I had an interesting conversation at dinner at a friend's house on Saturday. It led me to write John Blakeman who, as ever, promptly responded. Here 's the correspondence:
John,
At dinner last night someone who seemed rather knowledgable was speculating about the Pale Male nest failure, and my idea that the new "cradle" is likely to have been a cause. He introduced an idea new to me: that the steel structure, combined with other metal materials that might be in parts of the cradle--screws, bolts, etc., would combine to become some sort of battery -- and create electromagnetic effects of some sort. It sounds far out, and I'm probably not presenting the guy's idea accurately. Indeed. I didn't understand it much at the time. But I wondered if this might stimulate any ideas.
Marie,
The fellow who proposed the "metal effects" remembers his college chemistry or engineering classes. There is no doubt that corrosive chemical reactions involving the "mutes," the falconry name for hawk droppings, would be electrochemical in the new nest structure, which was constructed of at least two different metals (which is required for corrosive electrochemical reactions). As the person knows, it is crucial that the two different metals be in direct contact with each other and that they must be wetted. Such reactions are said to be "galvanic," and yes, they will produce small electrical currents through the metals.
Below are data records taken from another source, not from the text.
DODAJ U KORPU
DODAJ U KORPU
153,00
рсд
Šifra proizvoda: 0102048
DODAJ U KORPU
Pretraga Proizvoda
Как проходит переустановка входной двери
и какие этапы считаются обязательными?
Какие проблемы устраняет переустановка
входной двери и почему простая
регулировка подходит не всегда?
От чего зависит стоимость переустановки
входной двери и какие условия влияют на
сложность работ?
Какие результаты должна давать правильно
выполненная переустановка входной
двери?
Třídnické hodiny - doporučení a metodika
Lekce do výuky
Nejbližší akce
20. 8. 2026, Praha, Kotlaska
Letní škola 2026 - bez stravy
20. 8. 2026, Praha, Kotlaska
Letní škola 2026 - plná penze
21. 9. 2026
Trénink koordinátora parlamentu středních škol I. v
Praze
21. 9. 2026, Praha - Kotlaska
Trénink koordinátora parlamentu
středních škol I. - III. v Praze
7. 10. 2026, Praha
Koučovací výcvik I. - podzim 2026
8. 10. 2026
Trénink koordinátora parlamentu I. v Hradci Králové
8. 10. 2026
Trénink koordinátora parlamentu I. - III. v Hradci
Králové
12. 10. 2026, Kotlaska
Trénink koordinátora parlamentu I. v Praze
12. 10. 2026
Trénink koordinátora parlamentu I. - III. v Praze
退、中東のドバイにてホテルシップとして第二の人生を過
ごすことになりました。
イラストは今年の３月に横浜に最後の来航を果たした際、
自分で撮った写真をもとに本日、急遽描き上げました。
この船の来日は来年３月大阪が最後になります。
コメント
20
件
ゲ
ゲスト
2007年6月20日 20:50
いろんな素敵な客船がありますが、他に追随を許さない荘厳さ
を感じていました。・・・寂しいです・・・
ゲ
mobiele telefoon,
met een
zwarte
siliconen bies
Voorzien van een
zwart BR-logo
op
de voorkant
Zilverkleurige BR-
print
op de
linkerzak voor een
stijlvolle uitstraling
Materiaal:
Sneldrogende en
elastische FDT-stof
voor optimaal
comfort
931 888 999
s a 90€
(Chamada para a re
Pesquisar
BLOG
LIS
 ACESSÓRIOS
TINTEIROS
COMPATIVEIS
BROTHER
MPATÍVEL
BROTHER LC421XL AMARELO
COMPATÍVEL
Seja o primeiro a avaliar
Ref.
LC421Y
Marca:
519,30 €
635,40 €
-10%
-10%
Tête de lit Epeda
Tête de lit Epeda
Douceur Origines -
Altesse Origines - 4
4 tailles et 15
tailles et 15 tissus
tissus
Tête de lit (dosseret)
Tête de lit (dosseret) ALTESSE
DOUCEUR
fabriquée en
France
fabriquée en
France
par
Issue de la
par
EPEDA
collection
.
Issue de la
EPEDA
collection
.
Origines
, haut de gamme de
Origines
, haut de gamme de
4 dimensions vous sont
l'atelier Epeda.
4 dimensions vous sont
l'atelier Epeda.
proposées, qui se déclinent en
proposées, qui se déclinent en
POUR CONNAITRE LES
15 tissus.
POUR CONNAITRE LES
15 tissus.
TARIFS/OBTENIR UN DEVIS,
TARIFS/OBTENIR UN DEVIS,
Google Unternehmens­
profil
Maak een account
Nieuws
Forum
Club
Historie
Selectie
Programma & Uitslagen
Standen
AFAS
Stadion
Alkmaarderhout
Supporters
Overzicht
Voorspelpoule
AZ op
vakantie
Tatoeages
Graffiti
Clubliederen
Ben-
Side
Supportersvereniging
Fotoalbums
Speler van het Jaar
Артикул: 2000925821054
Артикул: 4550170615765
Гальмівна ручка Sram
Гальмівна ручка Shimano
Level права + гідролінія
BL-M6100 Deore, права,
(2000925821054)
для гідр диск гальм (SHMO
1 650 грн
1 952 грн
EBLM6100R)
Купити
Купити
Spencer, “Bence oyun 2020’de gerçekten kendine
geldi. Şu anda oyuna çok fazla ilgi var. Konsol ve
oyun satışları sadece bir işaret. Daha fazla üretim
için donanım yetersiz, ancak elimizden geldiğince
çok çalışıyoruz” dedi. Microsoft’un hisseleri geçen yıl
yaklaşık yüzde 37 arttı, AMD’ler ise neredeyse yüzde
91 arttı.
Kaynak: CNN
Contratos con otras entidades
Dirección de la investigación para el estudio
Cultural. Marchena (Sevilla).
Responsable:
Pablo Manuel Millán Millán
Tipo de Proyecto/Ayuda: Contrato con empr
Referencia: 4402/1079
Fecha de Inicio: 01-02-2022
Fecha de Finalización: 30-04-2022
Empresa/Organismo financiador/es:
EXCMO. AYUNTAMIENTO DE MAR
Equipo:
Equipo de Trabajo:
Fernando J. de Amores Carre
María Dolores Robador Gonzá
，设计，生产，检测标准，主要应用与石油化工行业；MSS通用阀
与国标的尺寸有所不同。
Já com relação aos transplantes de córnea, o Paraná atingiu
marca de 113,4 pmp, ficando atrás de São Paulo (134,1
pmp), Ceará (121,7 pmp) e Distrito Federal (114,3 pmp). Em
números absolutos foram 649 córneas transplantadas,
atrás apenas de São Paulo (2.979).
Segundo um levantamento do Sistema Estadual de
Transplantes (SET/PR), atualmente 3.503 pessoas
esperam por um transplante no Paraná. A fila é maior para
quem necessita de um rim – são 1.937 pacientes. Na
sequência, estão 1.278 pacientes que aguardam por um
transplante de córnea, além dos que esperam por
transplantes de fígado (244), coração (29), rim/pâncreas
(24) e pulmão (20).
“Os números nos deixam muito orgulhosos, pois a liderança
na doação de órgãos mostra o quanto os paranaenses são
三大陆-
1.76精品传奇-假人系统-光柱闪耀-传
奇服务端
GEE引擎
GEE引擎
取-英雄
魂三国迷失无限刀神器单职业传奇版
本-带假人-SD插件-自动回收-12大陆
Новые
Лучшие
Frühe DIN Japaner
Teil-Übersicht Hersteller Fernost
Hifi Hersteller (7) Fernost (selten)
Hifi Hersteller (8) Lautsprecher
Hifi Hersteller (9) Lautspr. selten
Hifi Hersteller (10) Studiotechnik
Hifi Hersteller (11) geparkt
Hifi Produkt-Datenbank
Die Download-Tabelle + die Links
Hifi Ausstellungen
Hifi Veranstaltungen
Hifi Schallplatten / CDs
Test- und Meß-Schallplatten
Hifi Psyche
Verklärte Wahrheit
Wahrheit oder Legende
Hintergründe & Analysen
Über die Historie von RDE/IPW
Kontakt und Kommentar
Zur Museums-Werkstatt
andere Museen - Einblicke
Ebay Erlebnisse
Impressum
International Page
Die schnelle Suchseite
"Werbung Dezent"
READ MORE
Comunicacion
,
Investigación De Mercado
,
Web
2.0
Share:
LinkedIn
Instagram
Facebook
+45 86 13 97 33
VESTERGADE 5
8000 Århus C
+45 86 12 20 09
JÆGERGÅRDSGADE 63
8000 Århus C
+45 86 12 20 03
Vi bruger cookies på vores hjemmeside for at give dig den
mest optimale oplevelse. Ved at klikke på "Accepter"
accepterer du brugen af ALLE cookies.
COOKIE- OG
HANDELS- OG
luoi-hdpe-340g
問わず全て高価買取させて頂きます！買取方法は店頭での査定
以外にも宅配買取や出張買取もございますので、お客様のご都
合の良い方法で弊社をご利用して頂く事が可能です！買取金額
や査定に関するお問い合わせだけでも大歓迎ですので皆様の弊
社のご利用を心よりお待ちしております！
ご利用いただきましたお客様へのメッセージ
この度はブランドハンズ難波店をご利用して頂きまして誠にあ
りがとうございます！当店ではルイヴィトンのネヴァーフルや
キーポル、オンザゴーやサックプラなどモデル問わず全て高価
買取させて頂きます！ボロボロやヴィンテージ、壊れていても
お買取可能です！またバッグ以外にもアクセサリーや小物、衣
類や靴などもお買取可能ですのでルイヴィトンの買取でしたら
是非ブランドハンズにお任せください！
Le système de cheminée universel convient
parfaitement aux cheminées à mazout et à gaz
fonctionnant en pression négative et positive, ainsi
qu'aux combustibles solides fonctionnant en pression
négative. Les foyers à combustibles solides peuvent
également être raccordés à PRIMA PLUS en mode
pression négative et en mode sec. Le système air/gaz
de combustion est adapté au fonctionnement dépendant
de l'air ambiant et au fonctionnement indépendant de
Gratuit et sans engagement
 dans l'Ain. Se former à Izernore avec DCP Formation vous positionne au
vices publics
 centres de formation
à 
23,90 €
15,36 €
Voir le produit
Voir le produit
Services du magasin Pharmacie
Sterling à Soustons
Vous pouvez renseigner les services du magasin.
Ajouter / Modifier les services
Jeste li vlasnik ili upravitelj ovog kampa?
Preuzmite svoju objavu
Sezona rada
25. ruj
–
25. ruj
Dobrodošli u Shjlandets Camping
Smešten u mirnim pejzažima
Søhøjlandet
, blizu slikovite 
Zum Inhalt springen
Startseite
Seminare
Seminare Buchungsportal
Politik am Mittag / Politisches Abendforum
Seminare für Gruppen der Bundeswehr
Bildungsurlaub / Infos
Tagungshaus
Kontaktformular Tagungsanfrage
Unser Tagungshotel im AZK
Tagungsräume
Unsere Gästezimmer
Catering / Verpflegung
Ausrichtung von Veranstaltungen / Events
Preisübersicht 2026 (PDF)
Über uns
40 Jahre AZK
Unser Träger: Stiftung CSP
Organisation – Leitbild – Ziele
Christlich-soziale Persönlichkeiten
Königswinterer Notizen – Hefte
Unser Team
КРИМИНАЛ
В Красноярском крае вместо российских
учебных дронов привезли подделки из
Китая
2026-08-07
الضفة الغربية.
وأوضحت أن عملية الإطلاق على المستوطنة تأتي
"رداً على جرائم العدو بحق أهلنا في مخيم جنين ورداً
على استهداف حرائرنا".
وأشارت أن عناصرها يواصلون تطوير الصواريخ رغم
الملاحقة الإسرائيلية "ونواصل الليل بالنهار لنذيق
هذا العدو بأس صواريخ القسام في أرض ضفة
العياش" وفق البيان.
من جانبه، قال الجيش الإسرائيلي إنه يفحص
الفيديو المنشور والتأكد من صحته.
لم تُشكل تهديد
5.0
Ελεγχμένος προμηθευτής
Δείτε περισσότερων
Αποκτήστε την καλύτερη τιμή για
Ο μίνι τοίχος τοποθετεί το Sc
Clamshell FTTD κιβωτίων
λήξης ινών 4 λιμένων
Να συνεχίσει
But I seriously doubt that these charges would have been sufficient to cause any egg abnormalities. The current flow would have been in microvolts, and it would have grounded out to the building to which the structure was attached, I believe. I can't see how there could have been a current flowing through an egg, even if it were touching one of the metal prongs.
If galvanic reactions between two metals and the mutes were serious, the one of the metals will be slowly sacrificed in the corrosion. Something will fall off someday. The structure will corrode, the same thing that happened to the Statue of Liberty, causing it to be rebuilt a number of years ago. There, instead of hawk mutes, the offending liquid was salt spray that caused galvanic reactions between the copper cladding of the statue and the interior iron support skeleton. But that took over a century to be significant.
For the Pale Male nest, good thinking, however. Something else, perhaps just as anomalous, was at fault.